Abstract

Abstract Aim Rib fractures carry a mortality rate of 10% which is doubled in the elderly population. They are common following blunt thoracic trauma and are a marker of injury severity. The timely delivery of regional analgesia is crucial to prevent pain induced hypoxia, atelectasis, pneumonia and respiratory failure. We compare the trauma-related injuries and outcomes between patients with >2 rib fractures who received regional analgesic blocks with those who didn’t receive blocks. Method Retrospective data was collected from 187 patients presenting as a trauma call with >2 rib fractures over a period of 18 months. Patient demographics, ISS, length of stay and respiratory complications were collected from electronic patient records (EPR).

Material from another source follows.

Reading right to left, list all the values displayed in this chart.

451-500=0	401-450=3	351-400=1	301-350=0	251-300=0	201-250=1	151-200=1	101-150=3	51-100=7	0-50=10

Results 69 patients received a regional rib block compared with 118 who did not. Patients who had a rib block were older compared to those who did not have a block (62.1±17.6 vs 55.4±18.2, p = 0.007). There was no significant difference in number of rib fractures (6.8±3.2, p<0.2), post-admission chest infection rate (23.1±42.5 vs 20.8±40.8, p<0.4), or length of hospital stay (18.7±13.3 vs 21.7±19.1, p<0.2). ISS score was significantly higher in non-blocked patients compared to blocked patients (27.4±14.3 vs 19.5±9.5, p<0.05). Conclusions Patients with significantly higher ISS scores did not receive a regional rib block, however this did not appear to impact on post-admission chest infection rate or length of stay. Further work is needed to identify the reasons behind this trend.